Urgensi Perwujudan Revolusi Mental

source: google images
Dua tahun melewati era kepemimpinan yang baru, Indonesia perlahan-lahan menunjukkan taringnya. Dimulai dari perbaikan di bidang infrastruktur, pendidikan, perikanan dan kelautan, serta hubungan multilateral yang berhasil mengatasi kasus penyanderaan WNI yang dilakukan oleh kelompok Abu Sayyaf di Filipina dan penangkapan pelaku kasus BLBI yang sudah 13 tahun buron di luar negeri—semua tidak lepas dari peran kebijakan pemerintah yang ada.

Kendati demikian, PR yang dimiliki pemerintah Indonesia tidak lantas berkurang, justru semakin hari, polemik yang melibatkan banyak stakeholders di negeri ini kian ruwet dan menjalar. Sebagai salah satu tonggak utama, penegakkan hukum yang belum konsisten menjadikan birokrasi di Indonesia masih bolong sana-sini.
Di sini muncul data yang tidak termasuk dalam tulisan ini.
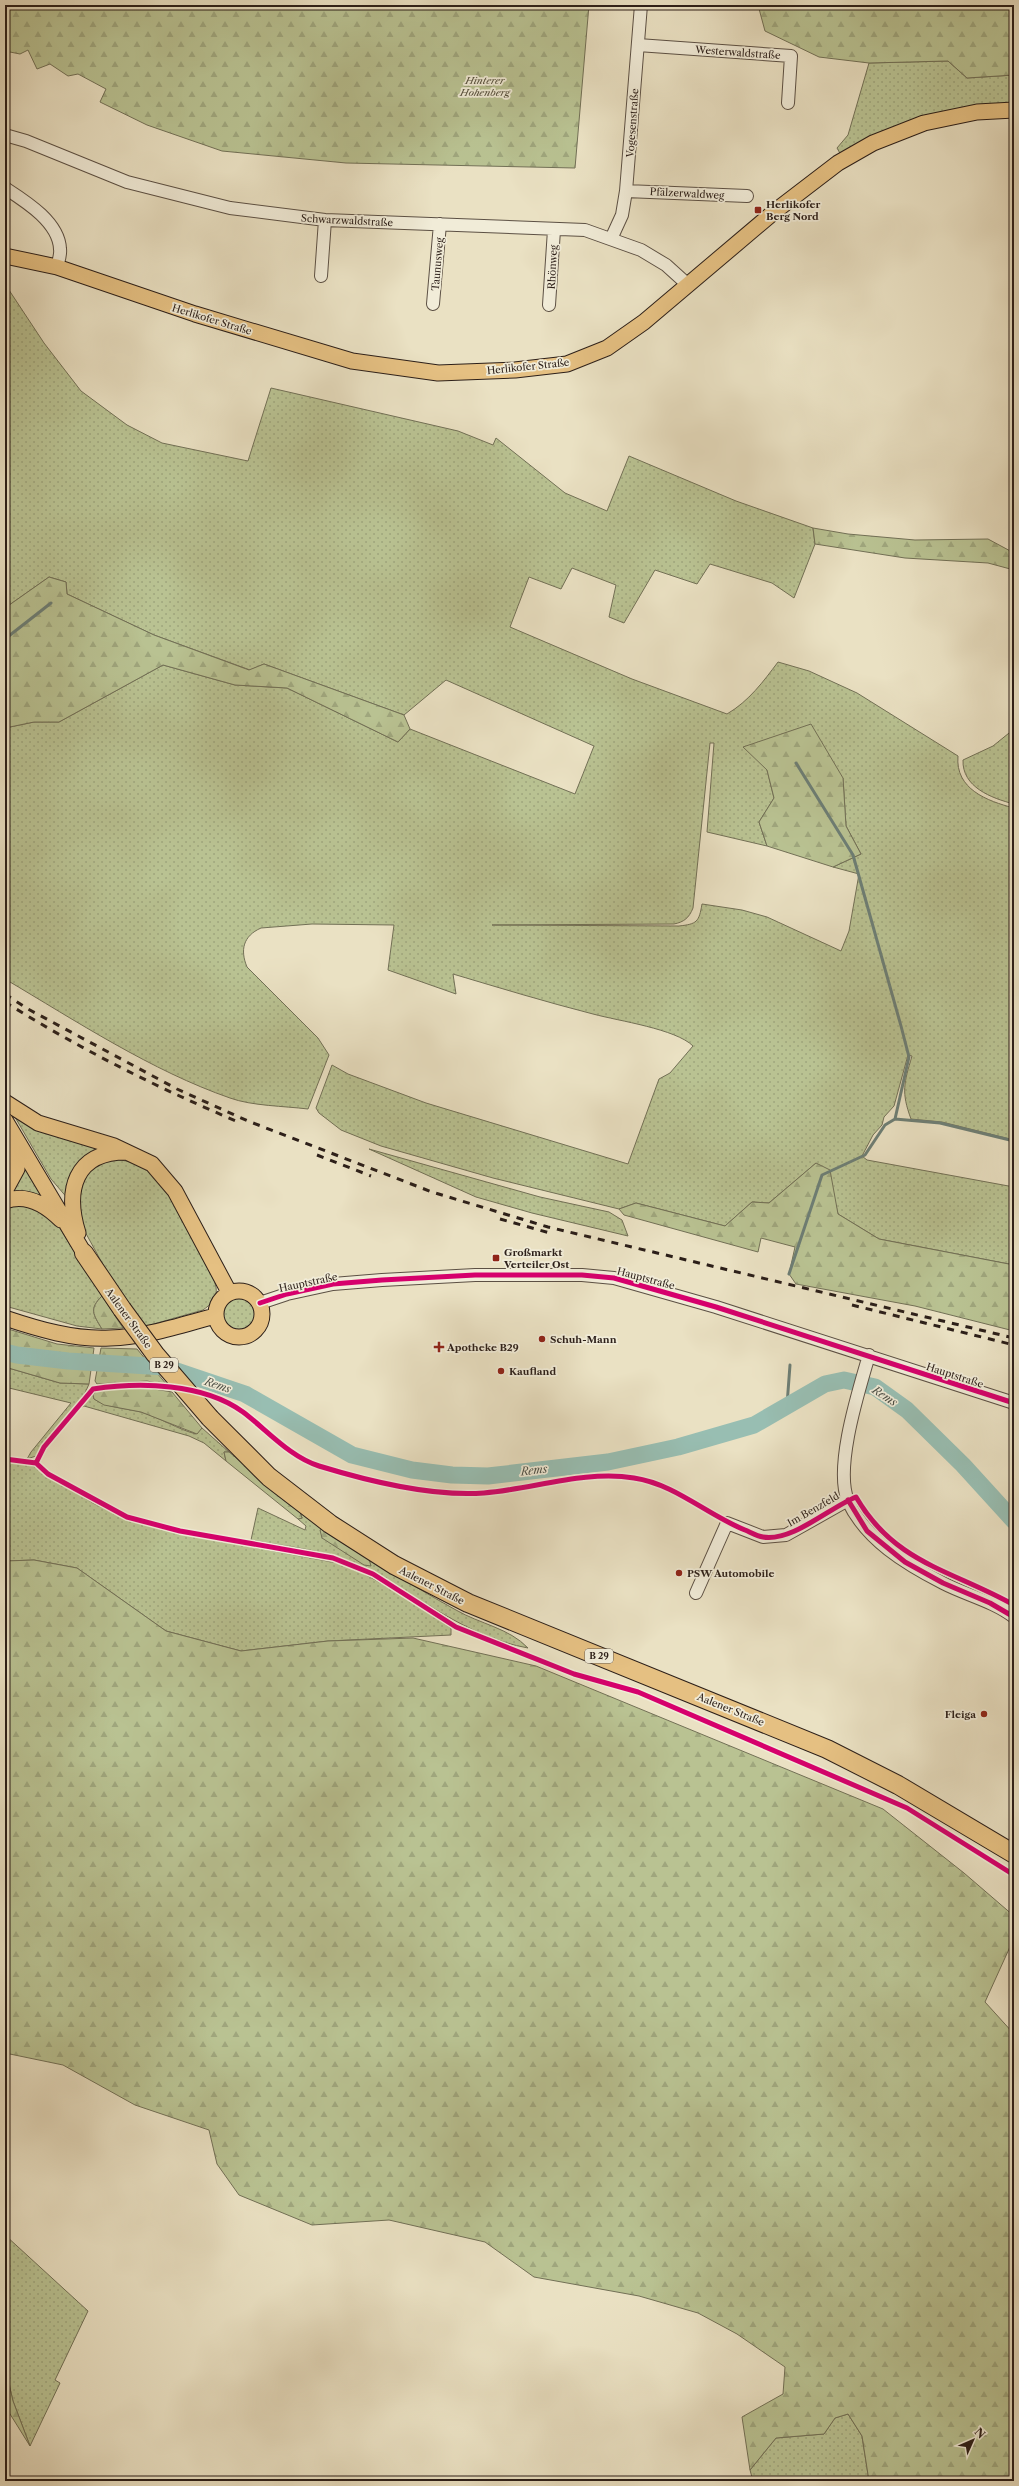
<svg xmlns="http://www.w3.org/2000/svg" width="1019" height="2486" viewBox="0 0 1019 2486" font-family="'Libre Caslon Text',serif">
<defs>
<pattern id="grass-dots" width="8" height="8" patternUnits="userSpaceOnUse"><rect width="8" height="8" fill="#b9c292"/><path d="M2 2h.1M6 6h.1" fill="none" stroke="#9fa67d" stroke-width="1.8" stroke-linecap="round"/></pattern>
<pattern id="forest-firs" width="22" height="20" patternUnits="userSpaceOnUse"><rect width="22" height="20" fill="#b9c292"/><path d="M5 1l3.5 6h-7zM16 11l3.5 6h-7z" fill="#9fa67d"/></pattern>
</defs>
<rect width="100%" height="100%" fill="#eae1c3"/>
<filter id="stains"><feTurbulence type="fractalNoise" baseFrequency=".005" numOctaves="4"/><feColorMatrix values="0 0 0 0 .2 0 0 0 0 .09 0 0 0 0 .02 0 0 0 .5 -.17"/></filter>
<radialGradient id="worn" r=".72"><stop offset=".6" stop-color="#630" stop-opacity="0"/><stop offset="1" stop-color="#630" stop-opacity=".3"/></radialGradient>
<path fill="url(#grass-dots)" stroke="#727056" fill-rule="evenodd" d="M948,61L967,78L1014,75V105L977,106L841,155L837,148L848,135L869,63Z
M5,284L44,343L81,391L127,425L162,443L248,461L271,388L458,431L493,445L496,438L565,493L607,511L629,456L736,501L813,528L815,544L794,598L772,583L710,564L697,584L655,570L624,623L609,617L616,585L572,568L561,589L529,577L510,627L632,679L727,714C749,701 763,682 778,662L809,671L857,693L958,756C955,789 987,801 1014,808V1140L942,1122L911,1119C901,1092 904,1083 912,1056L908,1055L894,1106L884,1117L882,1125L873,1135L862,1156L867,1160L1014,1187V1265L879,1239L838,1214L834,1198L816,1163L769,1203L752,1202L725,1226L636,1203L619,1209L493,1178L381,1146L341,1130L319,1113L316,1108L332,1065L348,1074L426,1103L628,1164L659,1079L670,1073L693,1046C676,1029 619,1021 593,1014C546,1002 500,988 453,974L456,994L388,970L394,925L312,924L261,928C243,936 240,950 247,967L318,1038L329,1055L308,1109C284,1106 252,1106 230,1098C152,1071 76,1021 5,979V728L34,722H59L163,665L235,685L287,688L398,742L410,729L575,794L594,746L446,680L404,715L264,664L250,670L154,635L67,594L66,582L49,577L5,608ZM710,743H714L707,832L767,846L759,822L774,798L767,770L843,778L846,826L861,854L833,867L859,874L849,931L841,951L767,917L742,910L702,904C699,922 697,924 679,926L492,925L674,924C684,922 689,918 693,908Z
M1014,729V804C991,798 962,787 963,760L993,746Z
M12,1112L102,1145L99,1154L69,1200L51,1179Z
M369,1149L540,1197L609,1212L622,1220L628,1236L532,1213L476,1197Z
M111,1159C125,1160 140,1163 152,1172C168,1185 212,1266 216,1287C218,1298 210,1305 203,1310L143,1327L123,1301L78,1219L81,1180L91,1169Z
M22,1161L50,1202L9,1195Z
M5,1206H33L56,1222L102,1296C89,1309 93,1314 102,1329L77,1326L5,1306Z
M221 1314a17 17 0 1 1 34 0a17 17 0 1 1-34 0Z
M5,1367L60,1383L89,1384L85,1393L36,1456L27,1459L31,1452L71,1403L5,1387Z
M93,1395L94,1399C109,1408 125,1408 141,1412C161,1418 177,1429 196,1434L202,1428L229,1452H224L226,1461L204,1443L189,1436L84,1406L80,1408Z
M5,1461L33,1466L93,1503L126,1519L178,1533L343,1564C381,1580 416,1605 451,1628V1635L328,1641L241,1651L166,1631L77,1568L34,1560L5,1561Z
M258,1508L305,1530L306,1526L298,1519L302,1518L299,1509C350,1545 401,1580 456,1610C480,1624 509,1628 528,1648C466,1637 418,1595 363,1567C329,1550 287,1547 251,1540Z
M5,2235L88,2311L55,2380L60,2383L30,2446L13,2401L5,2367Z
M848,2414L862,2436L869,2481H753L750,2470L776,2438L824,2434L835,2418Z"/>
<path fill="url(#forest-firs)" stroke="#727056" d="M5,5H589L575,168L346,163L222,151L147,125L100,102L106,89L78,74L68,76L50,64L37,69L28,50L20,54L5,51Z
M758,5H1014V75L967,78L948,61L869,63L819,57L765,31Z
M813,528L848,534L915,540L988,539L1014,553V570L988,563L905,558L815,544Z
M49,577L66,582L67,594L154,635L249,670L264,664L404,715L410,729L398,742L287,688L235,685L163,665L59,722H34L5,728V608Z
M811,724L843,778L846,826L861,854L833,867L767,846L759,822L774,798L767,770L743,747Z
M816,1163L830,1170L838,1214L879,1239L1014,1265V1331L915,1306L796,1284L789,1274L795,1247L761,1238L758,1252L624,1215L619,1209L636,1203L725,1226L752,1202L769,1203Z
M102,1296L123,1328L102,1329C93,1314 89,1309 102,1296Z
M5,1328L57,1344L94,1348L89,1384L60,1383L5,1367Z
M101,1348L137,1349L167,1385L147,1381L97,1384L95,1381Z
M137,1386L172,1392L202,1428L197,1434L141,1412L104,1405L94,1399L93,1395L96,1391Z
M224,1452H229L299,1509L302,1518L298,1519L226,1461Z
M324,1528L369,1559L371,1566L364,1565L322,1538L320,1530Z
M34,1560L77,1568L166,1631L241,1651L328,1641L413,1638L536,1666L883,1809L964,1873L1014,1916V1938L985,2002L1014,2034V2481H869L862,2436L848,2414L835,2418L824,2434L776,2438L750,2470L742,2417L783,2394L785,2367L737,2334L698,2313L639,2296L534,2277L485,2242L389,2220L312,2225L239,2195L217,2164L209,2130L135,2105L63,2065L5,2053V1561Z
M5,2367L13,2401L30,2446L5,2406Z"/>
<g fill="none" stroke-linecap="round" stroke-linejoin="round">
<path stroke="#6d7e75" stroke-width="3" d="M5,315L8,308
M5,639L51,603
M895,1119L940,1123L1014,1141
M789,1274L822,1175L865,1155L885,1125L895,1119L909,1057L901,1026L853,855L796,763
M787,1405L790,1365"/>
<path stroke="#98beb2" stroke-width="17" d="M5,1352L17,1355L68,1361L165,1367L245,1394L352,1455L412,1470L452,1475L488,1476L608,1462L678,1447L754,1425L825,1384L844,1380L875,1387L907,1410L963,1465L1014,1521"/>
<g stroke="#5c5044" stroke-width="14">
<path id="minor" d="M638,45L791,56L788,103
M5,135L26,141L127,182L230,208L325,220L585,230L641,250L666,265L687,284
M5,188C25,201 59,222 60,249C61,255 58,262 57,267
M626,191L747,196
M611,239L622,215L626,191L641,5
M321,276L325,220
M433,304L440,224
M549,305L554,230
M260,1303L287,1294L333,1284L382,1280L475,1275H582L614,1278L716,1307L1014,1403
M869,1355C859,1390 834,1467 848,1501C866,1540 906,1564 943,1583C966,1595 993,1601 1014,1617
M696,1593L727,1523L763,1537L786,1535L848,1500"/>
</g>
<g stroke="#2c1f19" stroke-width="17">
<path id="major" d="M5,256L57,267L195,314L352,361L438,373L515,370L567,364L607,348L644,322L774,212L838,163L873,143L924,123L977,112L1014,110
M5,1102L38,1123L114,1146L152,1164L175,1191L229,1292
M5,1120L84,1253
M5,1191L17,1169L14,1139
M5,1201C26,1193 46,1205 61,1220
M78,1233C65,1191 74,1152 126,1152
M216 1314a23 23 0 1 1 46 0a23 23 0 1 1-46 0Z
M5,1318C38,1329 74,1340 110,1338C146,1337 181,1325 215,1316"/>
</g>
<g stroke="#2c1f19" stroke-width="20">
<path id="highway" d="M84,1253L122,1309
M210,1418L269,1477L330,1524L394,1565L468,1603L827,1749L898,1785L1014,1854"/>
</g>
<use href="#minor" stroke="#f1ecd8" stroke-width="12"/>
<use href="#major" stroke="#e5c082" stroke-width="15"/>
<use href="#highway" stroke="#e5c082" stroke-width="18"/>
<path stroke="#2c1f19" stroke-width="3" stroke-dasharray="7 7" stroke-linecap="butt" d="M5,994L28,1009L177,1089L248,1121L432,1192L548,1227L1014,1338
M5,1002C78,1048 156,1087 236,1121
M317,1155L371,1176
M500,1219L550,1233
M852,1305L1014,1345"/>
<g stroke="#2c1f19" stroke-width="20" stroke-linecap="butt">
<path id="highway-bridge" d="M122,1309L155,1354L210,1418"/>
</g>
<use href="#highway-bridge" stroke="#e5c082" stroke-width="18"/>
<g stroke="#f1ecd8" stroke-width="8">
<path id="cycleway" d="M260,1303L287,1294L333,1284L382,1280L475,1275H582L614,1278L716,1307L1014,1403
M5,1459L36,1463L48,1474L127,1517L180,1531L333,1558L373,1574L456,1627L574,1674L638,1692L907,1808L1014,1875
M36,1463L44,1447L93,1389C140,1382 203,1383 243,1412C267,1430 290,1457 319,1466C368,1481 432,1497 484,1493C533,1489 585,1470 634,1478C675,1484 707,1515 745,1530C750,1532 757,1536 763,1537C792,1542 829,1508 856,1497C895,1564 952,1570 1014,1605
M848,1500L867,1531L905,1562L943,1583L990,1603L1014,1617"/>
</g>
<use href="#cycleway" stroke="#d6006c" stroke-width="5"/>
</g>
<g fill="#8f2418" stroke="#f1ecd8" stroke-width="1.5">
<rect x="754" y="206" width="8" height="8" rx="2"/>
<rect x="492" y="1254" width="8" height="8" rx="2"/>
<circle cx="542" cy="1339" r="4"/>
<path d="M437 1341h4v4h4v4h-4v4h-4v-4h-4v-4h4z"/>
<circle cx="501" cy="1371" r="4"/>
<circle cx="679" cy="1573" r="4"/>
<circle cx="984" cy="1714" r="4"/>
</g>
<g text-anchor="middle" stroke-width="3.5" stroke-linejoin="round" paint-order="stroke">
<g fill="#f1ecd8" stroke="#675c52" stroke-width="1">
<rect x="150" y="1358" width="28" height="14" rx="3"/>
<rect x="585" y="1649" width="28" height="14" rx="3"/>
</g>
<g font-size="9" font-weight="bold" fill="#2c1f19">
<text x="164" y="1368">B 29</text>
<text x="599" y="1659">B 29</text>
</g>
<g font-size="10" fill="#2c1f19" stroke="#f1ecd8">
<text transform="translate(738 52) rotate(4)" y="4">Westerwaldstraße</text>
<text transform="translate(632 123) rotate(-86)" y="4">Vogesenstraße</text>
<text transform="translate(687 193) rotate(3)" y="4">Pfälzerwaldweg</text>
<text transform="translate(347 220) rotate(3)" y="4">Schwarzwaldstraße</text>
<text transform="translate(437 264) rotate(-85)" y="4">Taunusweg</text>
<text transform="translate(552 267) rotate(-87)" y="4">Rhönweg</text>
<text transform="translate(212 319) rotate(17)" y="4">Herlikofer Straße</text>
<text transform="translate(528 366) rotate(-6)" y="4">Herlikofer Straße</text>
<text transform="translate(646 1278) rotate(15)" y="4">Hauptstraße</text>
<text transform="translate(308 1282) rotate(-12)" y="4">Hauptstraße</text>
<text transform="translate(129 1318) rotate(54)" y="4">Aalener Straße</text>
<text transform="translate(955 1375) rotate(18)" y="4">Hauptstraße</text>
<text transform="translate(813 1509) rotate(-30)" y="4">Im Benzfeld</text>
<text transform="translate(432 1585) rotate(27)" y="4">Aalener Straße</text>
<text transform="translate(731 1709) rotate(22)" y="4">Aalener Straße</text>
</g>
<g font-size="10" font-style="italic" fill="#56503d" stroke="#f1ecd8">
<text x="485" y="84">Hinterer<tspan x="485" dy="12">Hohenberg</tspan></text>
</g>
<g font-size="10" font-weight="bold" fill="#2c1f19" stroke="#f1ecd8" text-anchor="start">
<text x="766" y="208">Herlikofer<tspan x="766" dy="12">Berg Nord</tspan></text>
<text x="504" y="1256">Großmarkt<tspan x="504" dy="12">Verteiler Ost</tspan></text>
<text x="550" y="1343">Schuh-Mann</text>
<text x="447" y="1351">Apotheke B29</text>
<text x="509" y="1375">Kaufland</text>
<text x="687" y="1577">PSW Automobile</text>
<text x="976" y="1718" text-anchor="end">Fleiga</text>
</g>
<g font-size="11" font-style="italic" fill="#4c4f47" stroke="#f1ecd8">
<text transform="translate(218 1385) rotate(19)" y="4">Rems</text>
<text transform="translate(885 1396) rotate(33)" y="4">Rems</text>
<text transform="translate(534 1470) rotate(-7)" y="4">Rems</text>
</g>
</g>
<rect width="1019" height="2486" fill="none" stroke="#eae1c3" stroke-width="20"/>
<rect x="6" y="6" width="1007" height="2474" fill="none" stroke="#2c1f19" stroke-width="2"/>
<rect x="10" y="10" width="999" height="2466" fill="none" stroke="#2c1f19"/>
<g transform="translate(973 2440) rotate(45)" stroke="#f1ecd8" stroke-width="3" paint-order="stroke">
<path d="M0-3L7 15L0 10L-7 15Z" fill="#2c1f19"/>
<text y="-6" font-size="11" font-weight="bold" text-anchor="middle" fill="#2c1f19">N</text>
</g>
<rect width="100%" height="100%" filter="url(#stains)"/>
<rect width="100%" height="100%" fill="url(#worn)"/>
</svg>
Contohnya saja kasus Panama Papers yang mencantumkan sejumlah daftar berisi para pengusaha dan pejabat negara di Indonesia, hal ini menunjukkan bahwa pengawasan dan kontrol hukum belum bergerak maksimal. Penggelapan pajak, penyelewengan dana bantuan sosial, dan pelanggaran-pelanggaran fatal lainnya, tentu harus menjadi perhatian penting demi mewujudkan pemerintahan yang baik (good governance).

Menilik dari masalah-masalah di atas—yang secara tidak langsung telah menghambat laju pergerakan Indonesia, seluruh masyarakat dapat menilai bahwa persoalan ini terletak pada sumber daya manusia selaku pemegang kendali. Terdengar klasik, namun tidak bisa dipungkiri, pembenahan profesionalitas dan integritas aparatur sipil negara memang seharusnya menjadi prioritas dalam melakukan reformasi birokrasi.

Seperti jargon “Revolusi Mental” yang dulu kerap didengungkan, sudah sepatutnya hal tersebut diolah kembali kemudian dicetak ke dalam wadah yang lebih konkret. Adalah sebuah rahasia umum apabila banyak yang menganggap bahwa perilaku koruptif di Indonesia merupakan gen yang tak terelakkan. Setiap tahun, kehidupan bangsa ini beregenerasi, dan begitu pula dengan tindakan curang yang seolah menjelma warisan turun temurun dan mendarah-daging.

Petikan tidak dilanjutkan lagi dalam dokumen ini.